• _Exercise_
Please set down the entries below once more, exactly.

• _Provided data_
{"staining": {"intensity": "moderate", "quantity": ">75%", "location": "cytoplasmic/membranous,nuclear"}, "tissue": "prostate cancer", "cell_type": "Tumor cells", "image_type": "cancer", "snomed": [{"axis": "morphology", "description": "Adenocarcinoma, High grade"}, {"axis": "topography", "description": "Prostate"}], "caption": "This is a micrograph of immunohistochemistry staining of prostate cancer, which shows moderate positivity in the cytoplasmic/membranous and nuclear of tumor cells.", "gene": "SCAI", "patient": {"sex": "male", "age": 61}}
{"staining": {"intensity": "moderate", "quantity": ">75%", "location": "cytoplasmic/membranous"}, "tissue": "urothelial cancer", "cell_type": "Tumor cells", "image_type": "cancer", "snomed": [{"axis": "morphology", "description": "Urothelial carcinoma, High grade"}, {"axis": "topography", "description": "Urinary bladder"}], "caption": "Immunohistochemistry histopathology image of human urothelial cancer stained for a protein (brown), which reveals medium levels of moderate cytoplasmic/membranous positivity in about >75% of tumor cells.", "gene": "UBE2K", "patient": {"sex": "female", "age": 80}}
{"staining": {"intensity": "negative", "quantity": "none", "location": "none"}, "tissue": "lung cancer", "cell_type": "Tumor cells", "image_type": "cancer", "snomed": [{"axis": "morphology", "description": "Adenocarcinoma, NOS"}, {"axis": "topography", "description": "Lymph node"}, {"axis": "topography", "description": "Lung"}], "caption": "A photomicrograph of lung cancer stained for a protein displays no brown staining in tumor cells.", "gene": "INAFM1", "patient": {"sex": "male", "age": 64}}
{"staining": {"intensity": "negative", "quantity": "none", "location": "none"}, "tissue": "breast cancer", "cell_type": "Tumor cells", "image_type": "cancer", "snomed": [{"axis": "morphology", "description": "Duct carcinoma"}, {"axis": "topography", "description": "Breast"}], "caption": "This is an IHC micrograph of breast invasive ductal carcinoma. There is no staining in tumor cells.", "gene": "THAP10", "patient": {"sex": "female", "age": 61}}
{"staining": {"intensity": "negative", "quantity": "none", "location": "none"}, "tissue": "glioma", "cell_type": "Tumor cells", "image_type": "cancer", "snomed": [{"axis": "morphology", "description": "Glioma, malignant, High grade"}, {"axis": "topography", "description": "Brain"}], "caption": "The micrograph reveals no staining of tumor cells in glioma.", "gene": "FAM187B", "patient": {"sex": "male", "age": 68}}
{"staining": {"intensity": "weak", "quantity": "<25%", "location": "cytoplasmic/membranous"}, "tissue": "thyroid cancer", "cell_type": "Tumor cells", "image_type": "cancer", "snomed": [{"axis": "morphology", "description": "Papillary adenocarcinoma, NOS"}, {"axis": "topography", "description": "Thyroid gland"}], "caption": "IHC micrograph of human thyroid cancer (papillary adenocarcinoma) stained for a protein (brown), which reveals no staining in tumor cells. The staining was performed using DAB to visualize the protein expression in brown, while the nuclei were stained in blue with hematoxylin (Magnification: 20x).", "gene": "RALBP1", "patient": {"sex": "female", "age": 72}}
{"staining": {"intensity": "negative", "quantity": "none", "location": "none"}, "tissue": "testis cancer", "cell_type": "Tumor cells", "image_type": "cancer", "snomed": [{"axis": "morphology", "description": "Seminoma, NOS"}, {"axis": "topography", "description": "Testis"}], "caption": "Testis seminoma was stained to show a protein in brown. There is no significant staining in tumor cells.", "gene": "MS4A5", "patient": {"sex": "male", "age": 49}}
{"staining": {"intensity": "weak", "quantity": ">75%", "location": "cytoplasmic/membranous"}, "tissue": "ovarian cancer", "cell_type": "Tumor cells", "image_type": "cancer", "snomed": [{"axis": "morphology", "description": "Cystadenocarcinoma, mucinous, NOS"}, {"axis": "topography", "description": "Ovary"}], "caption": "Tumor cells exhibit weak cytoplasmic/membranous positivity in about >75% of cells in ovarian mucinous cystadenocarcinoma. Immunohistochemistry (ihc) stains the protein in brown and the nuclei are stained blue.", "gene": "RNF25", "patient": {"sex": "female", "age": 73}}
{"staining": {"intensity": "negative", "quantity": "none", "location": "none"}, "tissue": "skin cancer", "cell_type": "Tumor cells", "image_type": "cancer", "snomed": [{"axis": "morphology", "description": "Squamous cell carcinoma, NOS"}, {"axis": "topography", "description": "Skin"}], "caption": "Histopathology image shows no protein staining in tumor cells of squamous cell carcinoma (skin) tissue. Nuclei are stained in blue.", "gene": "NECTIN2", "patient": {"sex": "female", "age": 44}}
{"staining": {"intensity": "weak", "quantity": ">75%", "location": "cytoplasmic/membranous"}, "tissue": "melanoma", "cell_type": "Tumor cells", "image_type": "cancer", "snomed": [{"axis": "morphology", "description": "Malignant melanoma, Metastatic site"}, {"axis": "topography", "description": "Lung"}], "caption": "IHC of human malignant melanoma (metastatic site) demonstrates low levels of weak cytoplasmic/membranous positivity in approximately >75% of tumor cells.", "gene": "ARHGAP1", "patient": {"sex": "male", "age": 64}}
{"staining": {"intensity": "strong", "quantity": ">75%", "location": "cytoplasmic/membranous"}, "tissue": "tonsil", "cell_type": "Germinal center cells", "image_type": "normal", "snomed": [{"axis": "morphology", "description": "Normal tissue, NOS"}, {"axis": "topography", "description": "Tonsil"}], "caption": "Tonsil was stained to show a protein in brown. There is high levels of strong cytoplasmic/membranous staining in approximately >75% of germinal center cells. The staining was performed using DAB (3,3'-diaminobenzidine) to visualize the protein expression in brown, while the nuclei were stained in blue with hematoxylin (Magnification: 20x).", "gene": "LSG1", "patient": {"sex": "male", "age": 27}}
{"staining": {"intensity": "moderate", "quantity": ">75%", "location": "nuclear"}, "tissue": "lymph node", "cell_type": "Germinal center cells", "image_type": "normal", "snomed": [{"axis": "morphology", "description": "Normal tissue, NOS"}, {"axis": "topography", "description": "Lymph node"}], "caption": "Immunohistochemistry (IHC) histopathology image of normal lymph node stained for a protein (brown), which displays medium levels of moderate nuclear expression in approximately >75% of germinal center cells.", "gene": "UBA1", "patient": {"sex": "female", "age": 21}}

• _Reply_
{"staining": {"intensity": "moderate", "quantity": ">75%", "location": "cytoplasmic/membranous,nuclear"}, "tissue": "prostate cancer", "cell_type": "Tumor cells", "image_type": "cancer", "snomed": [{"axis": "morphology", "description": "Adenocarcinoma, High grade"}, {"axis": "topography", "description": "Prostate"}], "caption": "This is a micrograph of immunohistochemistry staining of prostate cancer, which shows moderate positivity in the cytoplasmic/membranous and nuclear of tumor cells.", "gene": "SCAI", "patient": {"sex": "male", "age": 61}}
{"staining": {"intensity": "moderate", "quantity": ">75%", "location": "cytoplasmic/membranous"}, "tissue": "urothelial cancer", "cell_type": "Tumor cells", "image_type": "cancer", "snomed": [{"axis": "morphology", "description": "Urothelial carcinoma, High grade"}, {"axis": "topography", "description": "Urinary bladder"}], "caption": "Immunohistochemistry histopathology image of human urothelial cancer stained for a protein (brown), which reveals medium levels of moderate cytoplasmic/membranous positivity in about >75% of tumor cells.", "gene": "UBE2K", "patient": {"sex": "female", "age": 80}}
{"staining": {"intensity": "negative", "quantity": "none", "location": "none"}, "tissue": "lung cancer", "cell_type": "Tumor cells", "image_type": "cancer", "snomed": [{"axis": "morphology", "description": "Adenocarcinoma, NOS"}, {"axis": "topography", "description": "Lymph node"}, {"axis": "topography", "description": "Lung"}], "caption": "A photomicrograph of lung cancer stained for a protein displays no brown staining in tumor cells.", "gene": "INAFM1", "patient": {"sex": "male", "age": 64}}
{"staining": {"intensity": "negative", "quantity": "none", "location": "none"}, "tissue": "breast cancer", "cell_type": "Tumor cells", "image_type": "cancer", "snomed": [{"axis": "morphology", "description": "Duct carcinoma"}, {"axis": "topography", "description": "Breast"}], "caption": "This is an IHC micrograph of breast invasive ductal carcinoma. There is no staining in tumor cells.", "gene": "THAP10", "patient": {"sex": "female", "age": 61}}
{"staining": {"intensity": "negative", "quantity": "none", "location": "none"}, "tissue": "glioma", "cell_type": "Tumor cells", "image_type": "cancer", "snomed": [{"axis": "morphology", "description": "Glioma, malignant, High grade"}, {"axis": "topography", "description": "Brain"}], "caption": "The micrograph reveals no staining of tumor cells in glioma.", "gene": "FAM187B", "patient": {"sex": "male", "age": 68}}
{"staining": {"intensity": "weak", "quantity": "<25%", "location": "cytoplasmic/membranous"}, "tissue": "thyroid cancer", "cell_type": "Tumor cells", "image_type": "cancer", "snomed": [{"axis": "morphology", "description": "Papillary adenocarcinoma, NOS"}, {"axis": "topography", "description": "Thyroid gland"}], "caption": "IHC micrograph of human thyroid cancer (papillary adenocarcinoma) stained for a protein (brown), which reveals no staining in tumor cells. The staining was performed using DAB to visualize the protein expression in brown, while the nuclei were stained in blue with hematoxylin (Magnification: 20x).", "gene": "RALBP1", "patient": {"sex": "female", "age": 72}}
{"staining": {"intensity": "negative", "quantity": "none", "location": "none"}, "tissue": "testis cancer", "cell_type": "Tumor cells", "image_type": "cancer", "snomed": [{"axis": "morphology", "description": "Seminoma, NOS"}, {"axis": "topography", "description": "Testis"}], "caption": "Testis seminoma was stained to show a protein in brown. There is no significant staining in tumor cells.", "gene": "MS4A5", "patient": {"sex": "male", "age": 49}}
{"staining": {"intensity": "weak", "quantity": ">75%", "location": "cytoplasmic/membranous"}, "tissue": "ovarian cancer", "cell_type": "Tumor cells", "image_type": "cancer", "snomed": [{"axis": "morphology", "description": "Cystadenocarcinoma, mucinous, NOS"}, {"axis": "topography", "description": "Ovary"}], "caption": "Tumor cells exhibit weak cytoplasmic/membranous positivity in about >75% of cells in ovarian mucinous cystadenocarcinoma. Immunohistochemistry (ihc) stains the protein in brown and the nuclei are stained blue.", "gene": "RNF25", "patient": {"sex": "female", "age": 73}}
{"staining": {"intensity": "negative", "quantity": "none", "location": "none"}, "tissue": "skin cancer", "cell_type": "Tumor cells", "image_type": "cancer", "snomed": [{"axis": "morphology", "description": "Squamous cell carcinoma, NOS"}, {"axis": "topography", "description": "Skin"}], "caption": "Histopathology image shows no protein staining in tumor cells of squamous cell carcinoma (skin) tissue. Nuclei are stained in blue.", "gene": "NECTIN2", "patient": {"sex": "female", "age": 44}}
{"staining": {"intensity": "weak", "quantity": ">75%", "location": "cytoplasmic/membranous"}, "tissue": "melanoma", "cell_type": "Tumor cells", "image_type": "cancer", "snomed": [{"axis": "morphology", "description": "Malignant melanoma, Metastatic site"}, {"axis": "topography", "description": "Lung"}], "caption": "IHC of human malignant melanoma (metastatic site) demonstrates low levels of weak cytoplasmic/membranous positivity in approximately >75% of tumor cells.", "gene": "ARHGAP1", "patient": {"sex": "male", "age": 64}}
{"staining": {"intensity": "strong", "quantity": ">75%", "location": "cytoplasmic/membranous"}, "tissue": "tonsil", "cell_type": "Germinal center cells", "image_type": "normal", "snomed": [{"axis": "morphology", "description": "Normal tissue, NOS"}, {"axis": "topography", "description": "Tonsil"}], "caption": "Tonsil was stained to show a protein in brown. There is high levels of strong cytoplasmic/membranous staining in approximately >75% of germinal center cells. The staining was performed using DAB (3,3'-diaminobenzidine) to visualize the protein expression in brown, while the nuclei were stained in blue with hematoxylin (Magnification: 20x).", "gene": "LSG1", "patient": {"sex": "male", "age": 27}}
{"staining": {"intensity": "moderate", "quantity": ">75%", "location": "nuclear"}, "tissue": "lymph node", "cell_type": "Germinal center cells", "image_type": "normal", "snomed": [{"axis": "morphology", "description": "Normal tissue, NOS"}, {"axis": "topography", "description": "Lymph node"}], "caption": "Immunohistochemistry (IHC) histopathology image of normal lymph node stained for a protein (brown), which displays medium levels of moderate nuclear expression in approximately >75% of germinal center cells.", "gene": "UBA1", "patient": {"sex": "female", "age": 21}}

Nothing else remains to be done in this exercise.